TASK MATERIAL Block Start

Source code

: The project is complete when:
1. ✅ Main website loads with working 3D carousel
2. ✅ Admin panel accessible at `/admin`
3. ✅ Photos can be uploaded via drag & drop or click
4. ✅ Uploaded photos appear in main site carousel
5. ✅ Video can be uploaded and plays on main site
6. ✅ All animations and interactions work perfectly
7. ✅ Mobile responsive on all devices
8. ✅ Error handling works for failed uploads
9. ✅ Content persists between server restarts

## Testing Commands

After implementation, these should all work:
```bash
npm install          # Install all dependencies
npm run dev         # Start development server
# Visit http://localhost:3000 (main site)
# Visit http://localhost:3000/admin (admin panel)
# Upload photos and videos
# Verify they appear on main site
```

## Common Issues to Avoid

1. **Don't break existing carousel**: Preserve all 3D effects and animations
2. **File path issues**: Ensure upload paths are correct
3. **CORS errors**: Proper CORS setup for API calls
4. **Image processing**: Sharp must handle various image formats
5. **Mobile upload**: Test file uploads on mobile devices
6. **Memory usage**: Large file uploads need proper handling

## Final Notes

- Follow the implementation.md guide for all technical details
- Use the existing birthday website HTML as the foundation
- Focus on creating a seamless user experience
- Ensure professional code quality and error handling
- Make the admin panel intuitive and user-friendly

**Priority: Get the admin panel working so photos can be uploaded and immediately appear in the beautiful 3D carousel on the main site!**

TASK MATERIAL Block End
TASK MATERIAL Block Start

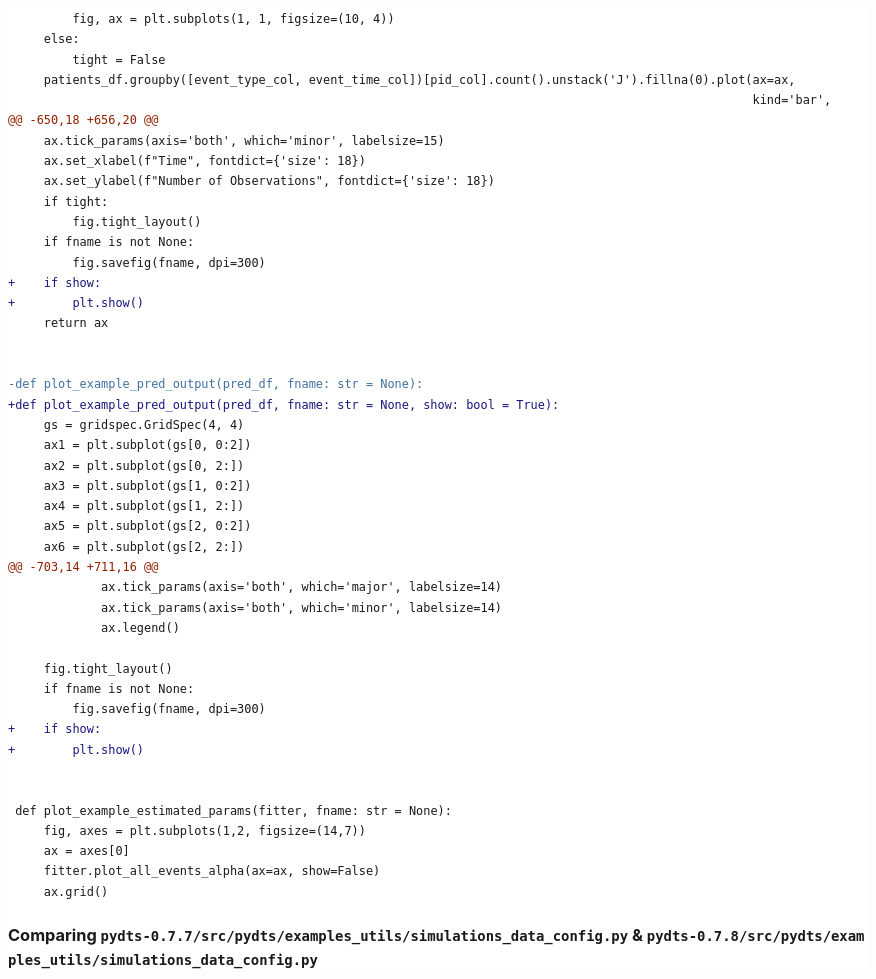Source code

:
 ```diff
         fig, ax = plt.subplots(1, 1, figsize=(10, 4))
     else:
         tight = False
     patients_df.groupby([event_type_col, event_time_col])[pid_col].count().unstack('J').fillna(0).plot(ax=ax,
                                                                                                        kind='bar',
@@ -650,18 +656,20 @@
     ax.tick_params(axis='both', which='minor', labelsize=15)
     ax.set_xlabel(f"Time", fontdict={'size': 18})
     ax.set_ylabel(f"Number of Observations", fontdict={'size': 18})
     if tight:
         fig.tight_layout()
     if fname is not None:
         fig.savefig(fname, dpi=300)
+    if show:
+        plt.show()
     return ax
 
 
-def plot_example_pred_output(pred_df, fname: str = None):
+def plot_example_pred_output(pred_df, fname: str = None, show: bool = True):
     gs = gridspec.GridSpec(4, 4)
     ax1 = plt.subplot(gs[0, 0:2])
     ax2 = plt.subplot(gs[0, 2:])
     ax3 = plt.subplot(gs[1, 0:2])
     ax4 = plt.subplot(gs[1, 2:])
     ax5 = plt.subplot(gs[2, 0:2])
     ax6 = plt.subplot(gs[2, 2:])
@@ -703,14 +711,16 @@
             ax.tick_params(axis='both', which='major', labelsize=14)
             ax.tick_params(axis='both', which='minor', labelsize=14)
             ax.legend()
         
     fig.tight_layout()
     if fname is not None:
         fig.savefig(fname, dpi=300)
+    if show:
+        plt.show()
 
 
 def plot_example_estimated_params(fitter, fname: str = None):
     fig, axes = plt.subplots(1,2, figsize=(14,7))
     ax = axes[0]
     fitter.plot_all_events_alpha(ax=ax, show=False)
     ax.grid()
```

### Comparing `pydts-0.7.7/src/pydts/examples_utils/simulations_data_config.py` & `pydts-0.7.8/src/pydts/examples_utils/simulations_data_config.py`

TASK MATERIAL Block End
TASK MATERIAL Block Start

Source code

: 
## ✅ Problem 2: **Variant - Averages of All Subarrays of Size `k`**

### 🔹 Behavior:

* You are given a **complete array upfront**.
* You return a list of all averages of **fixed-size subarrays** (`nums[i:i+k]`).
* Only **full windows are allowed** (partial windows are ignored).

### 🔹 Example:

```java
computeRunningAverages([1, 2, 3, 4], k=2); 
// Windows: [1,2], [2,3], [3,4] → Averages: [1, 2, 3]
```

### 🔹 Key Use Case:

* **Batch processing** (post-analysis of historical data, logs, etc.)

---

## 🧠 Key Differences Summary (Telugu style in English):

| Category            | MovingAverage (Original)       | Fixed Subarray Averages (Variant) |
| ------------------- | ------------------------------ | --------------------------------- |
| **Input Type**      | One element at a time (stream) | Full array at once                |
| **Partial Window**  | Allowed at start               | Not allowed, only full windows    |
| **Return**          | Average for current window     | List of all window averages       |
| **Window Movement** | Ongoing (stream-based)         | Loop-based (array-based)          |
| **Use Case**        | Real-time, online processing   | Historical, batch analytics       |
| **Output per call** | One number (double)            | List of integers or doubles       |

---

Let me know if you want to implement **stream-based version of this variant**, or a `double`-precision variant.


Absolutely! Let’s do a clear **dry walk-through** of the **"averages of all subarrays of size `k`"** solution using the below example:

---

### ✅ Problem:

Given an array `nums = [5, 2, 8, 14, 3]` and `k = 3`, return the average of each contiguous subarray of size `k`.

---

TASK MATERIAL Block End

## ABOUT THIS EXERCISE
Where in the records does the word "processing" appear? Copy each line that holds it.

## REPLY
4. **Image processing**: Sharp must handle various image formats
* **Batch processing** (post-analysis of historical data, logs, etc.)
| **Use Case**        | Real-time, online processing   | Historical, batch analytics       |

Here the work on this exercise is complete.